GRN creates sustainable sportswear from recycled waste products. Director Peter Lillie explains what makes the company so innovative, and why it is entered into Innovation Showcase at this year's Venturefest Tees Valley.
Describe your business in no more than 100 words
We create performance sportswear that is made ethically and sustainably, producing cycling, triathlon and athletic wear for teams and individuals out of waste products, including plastic bottles and abandoned fishing nets.
There are three cornerstones to our business:
1. Our sports clothing made from ethically sourced sustainable/recycled materials; including plastic bottles, fishing nets. We encourage and support a circular economy.
2.We manufacture all our technical clothing in the UK. This supports UK industry, and reduces our carbon footprint, whilst allowing us to be more responsive to our customer’s needs.
3. Quality materials – A significant amount of time was focused on finding the correct material for each individual item of clothing. We have an exclusivity agreement on the supply of the recycled fabric we use for our cycling jerseys, running vests and BMX jerseys giving us a unique offering within our market. We have recently launched the world’s most sustainable racing skin suit.
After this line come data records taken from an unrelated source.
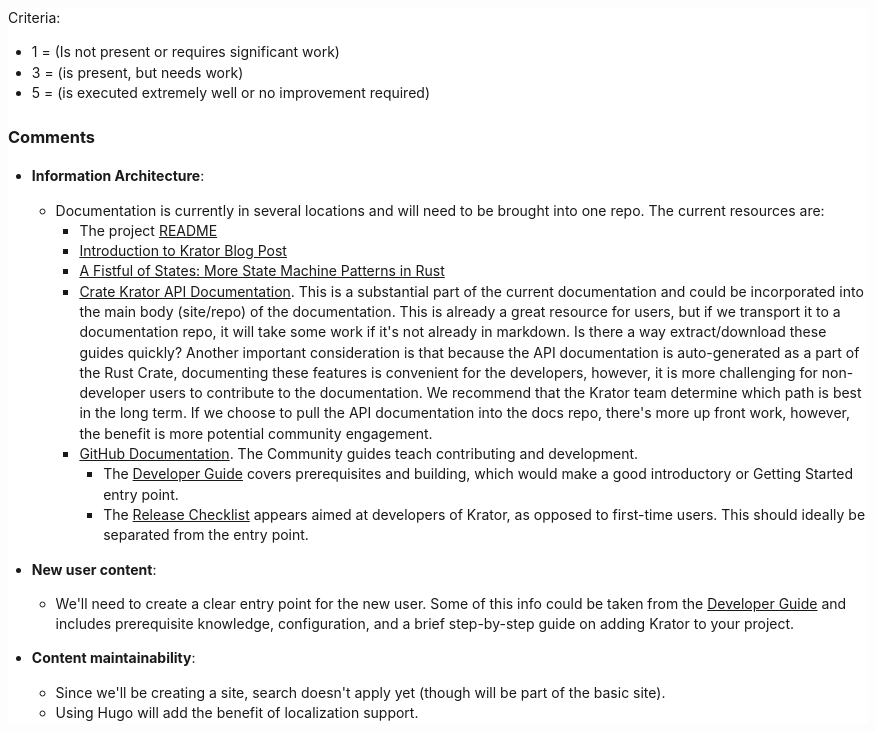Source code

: Criteria:

- 1 = (Is not present or requires significant work)
- 3 = (is present, but needs work)
- 5 = (is executed extremely well or no improvement required)

### Comments

- **Information Architecture**:

  - Documentation is currently in several locations and will need to be brought
    into one repo. The current resources are:
    - The project [README](https://github.com/krator-rs/krator)
    - [Introduction to Krator Blog Post](https://deislabs.io/posts/introducing-krator/)
    - [A Fistful of States: More State Machine Patterns in Rust](https://deislabs.io/posts/a-fistful-of-states/)
    - [Crate Krator API Documentation](https://docs.rs/krator/0.4.0/krator/).
      This is a substantial part of the current documentation and could be
      incorporated into the main body (site/repo) of the documentation. This is
      already a great resource for users, but if we transport it to a
      documentation repo, it will take some work if it's not already in
      markdown. Is there a way extract/download these guides quickly? Another
      important consideration is that because the API documentation is
      auto-generated as a part of the Rust Crate, documenting these features is
      convenient for the developers, however, it is more challenging for
      non-developer users to contribute to the documentation. We recommend that
      the Krator team determine which path is best in the long term. If we
      choose to pull the API documentation into the docs repo, there's more up
      front work, however, the benefit is more potential community engagement.
    - [GitHub Documentation](https://github.com/krator-rs/krator/tree/main/docs).
      The Community guides teach contributing and development.
      - The
        [Developer Guide](https://github.com/krator-rs/krator/blob/main/docs/community/developers.md)
        covers prerequisites and building, which would make a good introductory
        or Getting Started entry point.
      - The
        [Release Checklist](https://github.com/krator-rs/krator/blob/main/docs/community/release-checklist.md)
        appears aimed at developers of Krator, as opposed to first-time users.
        This should ideally be separated from the entry point.

- **New user content**:
  - We'll need to create a clear entry point for the new user. Some of this info
    could be taken from the
    [Developer Guide](https://github.com/krator-rs/krator/blob/main/docs/community/developers.md)
    and includes prerequisite knowledge, configuration, and a brief step-by-step
    guide on adding Krator to your project.
- **Content maintainability**:
  - Since we'll be creating a site, search doesn't apply yet (though will be
    part of the basic site).
  - Using Hugo will add the benefit of localization support.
What prompted you to enter the innovation showcase?
The chance to showcase our brand and tell our story, meet likeminded people and look for potential partners to work with.
Describe the innovation that you’ve entered the showcase with.
We make use of innovative technologies which break down waste materials to extrude high-quality yarns, from which we manufacture high-performance sportswear. This is unique in the market place.
We developed a B2B and B2C model in which we provide individual web shops for clients with a direct link to our ordering process. This enables our customers clients to order 24/7 365 days a year.
Every jersey we make uses approximately 7 recycled plastic bottles and uses 60% less energy and 94% less water to produce than the alternative from virgin materials. For every tonne of recycled material used in GRN’s cycle shorts and tri-suits 1.26 tonnes of waste to landfill are avoided, 7 barrels of crude oil are saved and 4.2 tonnes of CO2 emissions are saved (86.5 GJ on total process energy saved). Supply chains are kept as short as possible to reduce emissions and are entirely transparent to ensure fair payment and treatment of workers.
How would you describe that innovation to your grandparents?
It’s unique high-performance sportswear you can be proud of, made from recycled materials designed manufactured and sold from the UK.
What are the best and worst parts of trying to be innovative in your business?
The best is that it is exciting being original, educating the market place, finding new opportunities, and encouraging regional growth.
What are the biggest challenges you face?
Education, Brand awareness, Scalable manufacturing. Within the next 12-18 months we are planning on setting up our own manufacturing facility in the Tees Valley and believe that through creating local jobs and developing UK further manufacturing we can further reduce the environmental impact of our clothing, whilst increasing the benefits to the local economy.
Where do you get support and advice to help you run your business?
Digital city, Tees Valley Business Compass, Teesside University and the DIT.
What does being chosen for the innovation showcase mean to you?
Our goal is to create a circular economy within the Tees Valley where all our sportswear is designed, manufactured and shipped within at 20 miles radius of the Teesside University hub. The ability to showcase what we do will hopefully enable us to take a step further towards that goal
Where do you see your company in five years’ time?
An internationally recognized sportswear brand and the de facto standard for sports clubs looking for ethically made, highly performant sportswear.
What would you tell businesses who are hoping to be more innovative?
Do it. If not you then who? If not now then when?